Ali Asad

Personal information
- Born: 25 December 1988 (age 37) Karachi, Sindh, Pakistan
- Batting: Left-handed
- Role: Wicketkeeper batsman

Medal record
Men's Cricket
Representing Pakistan
South Asian Games
| Bronze medal – third place | 2010 Dhaka | Team |
- Source: Cricinfo, 28 November 2015

= Ali Asad (cricketer, born 1988) =

Pakistani cricketer (born 1988)

Ali Asad (born 25 December 1988) is a Pakistani cricketer. A left-handed batsman and wicket-keeper, he represents Karachi cricket teams, having played for their Whites, Blues, Zebras and Dolphins sides. He scored his maiden first-class century in only his third match, while opening the batting for Karachi Blues against Peshawar. He has also represented Pakistan Under-19s, averaging 37.20 in Under-19 Test matches, and 45.40 in Under-19 One Day Internationals.
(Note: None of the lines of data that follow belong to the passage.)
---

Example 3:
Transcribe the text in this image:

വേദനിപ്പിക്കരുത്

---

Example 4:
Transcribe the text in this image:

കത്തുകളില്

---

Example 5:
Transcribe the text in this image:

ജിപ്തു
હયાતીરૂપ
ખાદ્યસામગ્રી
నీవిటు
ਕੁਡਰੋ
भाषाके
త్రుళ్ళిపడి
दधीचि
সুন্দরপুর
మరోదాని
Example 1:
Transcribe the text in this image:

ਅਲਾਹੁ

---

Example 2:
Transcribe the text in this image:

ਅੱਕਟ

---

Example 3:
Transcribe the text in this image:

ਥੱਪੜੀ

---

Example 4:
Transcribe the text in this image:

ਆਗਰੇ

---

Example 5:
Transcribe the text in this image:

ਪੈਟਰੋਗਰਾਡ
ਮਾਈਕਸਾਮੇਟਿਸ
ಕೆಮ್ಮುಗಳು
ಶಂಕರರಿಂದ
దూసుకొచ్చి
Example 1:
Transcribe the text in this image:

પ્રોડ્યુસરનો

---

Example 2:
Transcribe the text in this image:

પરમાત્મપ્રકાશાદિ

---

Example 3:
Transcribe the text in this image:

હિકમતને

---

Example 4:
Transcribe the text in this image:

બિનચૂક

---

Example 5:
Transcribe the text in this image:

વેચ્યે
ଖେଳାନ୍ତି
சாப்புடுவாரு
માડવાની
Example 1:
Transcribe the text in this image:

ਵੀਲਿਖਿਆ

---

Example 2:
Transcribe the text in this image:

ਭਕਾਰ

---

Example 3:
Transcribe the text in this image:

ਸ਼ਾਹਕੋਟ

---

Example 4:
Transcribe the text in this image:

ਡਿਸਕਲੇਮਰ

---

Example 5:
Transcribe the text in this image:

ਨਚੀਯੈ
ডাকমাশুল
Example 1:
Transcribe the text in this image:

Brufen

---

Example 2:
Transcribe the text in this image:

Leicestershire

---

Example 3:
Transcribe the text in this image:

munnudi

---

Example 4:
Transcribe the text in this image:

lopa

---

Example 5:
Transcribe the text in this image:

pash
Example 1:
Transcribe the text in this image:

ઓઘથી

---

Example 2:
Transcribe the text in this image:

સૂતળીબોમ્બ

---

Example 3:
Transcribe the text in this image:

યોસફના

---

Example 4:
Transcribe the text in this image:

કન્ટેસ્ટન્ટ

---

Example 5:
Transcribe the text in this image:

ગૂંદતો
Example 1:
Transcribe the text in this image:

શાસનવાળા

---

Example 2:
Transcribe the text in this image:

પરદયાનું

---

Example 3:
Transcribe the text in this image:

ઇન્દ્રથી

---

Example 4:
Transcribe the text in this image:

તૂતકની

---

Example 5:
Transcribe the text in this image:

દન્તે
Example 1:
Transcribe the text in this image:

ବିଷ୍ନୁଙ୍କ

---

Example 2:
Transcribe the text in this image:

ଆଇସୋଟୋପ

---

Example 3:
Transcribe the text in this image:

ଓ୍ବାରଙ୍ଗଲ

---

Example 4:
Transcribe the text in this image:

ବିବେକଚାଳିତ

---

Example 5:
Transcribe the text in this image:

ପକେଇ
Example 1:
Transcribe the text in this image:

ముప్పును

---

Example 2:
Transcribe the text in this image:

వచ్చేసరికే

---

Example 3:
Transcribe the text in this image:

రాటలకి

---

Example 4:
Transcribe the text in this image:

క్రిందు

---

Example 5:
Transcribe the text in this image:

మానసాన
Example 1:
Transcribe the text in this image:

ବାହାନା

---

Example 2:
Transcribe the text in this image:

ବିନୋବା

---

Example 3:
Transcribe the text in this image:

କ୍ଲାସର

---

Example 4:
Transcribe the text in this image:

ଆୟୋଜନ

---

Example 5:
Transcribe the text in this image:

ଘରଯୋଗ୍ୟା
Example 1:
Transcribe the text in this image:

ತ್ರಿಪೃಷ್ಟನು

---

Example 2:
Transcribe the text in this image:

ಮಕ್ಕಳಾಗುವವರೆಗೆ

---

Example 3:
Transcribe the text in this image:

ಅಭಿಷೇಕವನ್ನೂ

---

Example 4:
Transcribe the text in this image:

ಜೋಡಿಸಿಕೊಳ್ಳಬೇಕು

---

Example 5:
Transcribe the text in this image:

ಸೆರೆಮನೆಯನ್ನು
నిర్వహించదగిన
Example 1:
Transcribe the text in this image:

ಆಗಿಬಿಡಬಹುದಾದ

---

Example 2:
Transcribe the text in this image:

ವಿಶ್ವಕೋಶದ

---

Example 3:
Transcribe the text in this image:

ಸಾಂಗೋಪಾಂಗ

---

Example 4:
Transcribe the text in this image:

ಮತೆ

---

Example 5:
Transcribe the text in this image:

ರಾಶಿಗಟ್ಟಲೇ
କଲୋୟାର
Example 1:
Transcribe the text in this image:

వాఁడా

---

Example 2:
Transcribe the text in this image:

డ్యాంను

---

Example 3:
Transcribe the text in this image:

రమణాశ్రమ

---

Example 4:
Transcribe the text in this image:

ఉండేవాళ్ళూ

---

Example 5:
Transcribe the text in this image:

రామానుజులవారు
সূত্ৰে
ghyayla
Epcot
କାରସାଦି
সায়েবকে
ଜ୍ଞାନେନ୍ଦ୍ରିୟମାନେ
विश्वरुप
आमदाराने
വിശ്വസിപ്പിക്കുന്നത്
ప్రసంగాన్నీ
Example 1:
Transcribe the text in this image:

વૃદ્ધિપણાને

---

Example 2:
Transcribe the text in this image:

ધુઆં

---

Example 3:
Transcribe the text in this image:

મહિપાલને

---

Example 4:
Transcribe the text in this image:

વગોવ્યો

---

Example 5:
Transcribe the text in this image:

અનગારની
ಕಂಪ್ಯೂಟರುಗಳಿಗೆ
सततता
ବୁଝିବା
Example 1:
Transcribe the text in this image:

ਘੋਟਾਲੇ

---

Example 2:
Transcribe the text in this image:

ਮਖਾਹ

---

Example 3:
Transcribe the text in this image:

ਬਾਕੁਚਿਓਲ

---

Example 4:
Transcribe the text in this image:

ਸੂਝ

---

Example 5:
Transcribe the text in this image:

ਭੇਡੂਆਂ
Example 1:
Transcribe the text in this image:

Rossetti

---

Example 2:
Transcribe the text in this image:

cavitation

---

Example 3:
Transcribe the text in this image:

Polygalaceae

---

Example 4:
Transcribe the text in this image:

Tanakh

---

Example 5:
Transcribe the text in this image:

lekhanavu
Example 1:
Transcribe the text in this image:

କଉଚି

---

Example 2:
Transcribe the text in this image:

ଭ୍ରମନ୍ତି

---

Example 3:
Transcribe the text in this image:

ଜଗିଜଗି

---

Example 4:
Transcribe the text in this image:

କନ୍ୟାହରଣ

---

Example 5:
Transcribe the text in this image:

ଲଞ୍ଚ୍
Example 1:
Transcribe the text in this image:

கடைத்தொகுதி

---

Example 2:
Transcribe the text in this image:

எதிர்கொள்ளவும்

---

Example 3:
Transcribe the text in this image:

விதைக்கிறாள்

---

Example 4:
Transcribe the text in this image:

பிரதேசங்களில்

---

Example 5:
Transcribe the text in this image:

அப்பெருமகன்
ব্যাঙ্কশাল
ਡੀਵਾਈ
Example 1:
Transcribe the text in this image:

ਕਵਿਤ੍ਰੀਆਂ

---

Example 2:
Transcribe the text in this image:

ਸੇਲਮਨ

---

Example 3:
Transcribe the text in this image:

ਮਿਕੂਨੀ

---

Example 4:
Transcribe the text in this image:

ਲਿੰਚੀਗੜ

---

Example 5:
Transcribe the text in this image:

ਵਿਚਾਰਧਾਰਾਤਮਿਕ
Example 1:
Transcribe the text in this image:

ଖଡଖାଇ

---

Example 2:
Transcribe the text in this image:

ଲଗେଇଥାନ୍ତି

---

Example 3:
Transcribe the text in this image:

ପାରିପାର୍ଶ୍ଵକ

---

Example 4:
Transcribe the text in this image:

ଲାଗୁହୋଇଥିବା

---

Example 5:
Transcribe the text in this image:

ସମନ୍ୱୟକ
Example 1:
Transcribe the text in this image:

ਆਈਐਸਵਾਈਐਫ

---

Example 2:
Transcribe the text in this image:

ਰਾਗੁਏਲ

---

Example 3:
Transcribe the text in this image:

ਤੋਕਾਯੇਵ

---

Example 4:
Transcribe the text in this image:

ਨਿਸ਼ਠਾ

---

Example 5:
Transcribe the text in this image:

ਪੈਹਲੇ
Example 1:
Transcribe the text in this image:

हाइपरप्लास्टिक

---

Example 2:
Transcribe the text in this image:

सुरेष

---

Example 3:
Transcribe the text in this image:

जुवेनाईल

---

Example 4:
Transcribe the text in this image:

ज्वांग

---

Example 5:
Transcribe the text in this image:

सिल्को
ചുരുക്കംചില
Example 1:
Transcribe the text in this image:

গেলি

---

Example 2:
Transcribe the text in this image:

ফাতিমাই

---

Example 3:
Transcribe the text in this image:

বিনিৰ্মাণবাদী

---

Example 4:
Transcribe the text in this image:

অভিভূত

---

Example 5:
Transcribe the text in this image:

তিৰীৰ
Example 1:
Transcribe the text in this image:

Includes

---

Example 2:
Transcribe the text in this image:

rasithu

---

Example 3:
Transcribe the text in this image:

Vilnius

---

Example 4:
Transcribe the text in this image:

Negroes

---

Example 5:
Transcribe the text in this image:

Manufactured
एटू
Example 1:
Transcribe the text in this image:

He was the leading run-scorer for National Bank of Pakistan in the 2017–18 Quaid-e-Azam Trophy, with 487 runs in seven matches. He was also the leading run-scorer for National Bank of Pakistan in the 2018–19 Quaid-e-Azam Trophy, with 371 runs in seven matches.

In September 2019, he was named in Northern's squad for the 2019–20 Quaid-e-Azam Trophy tournament.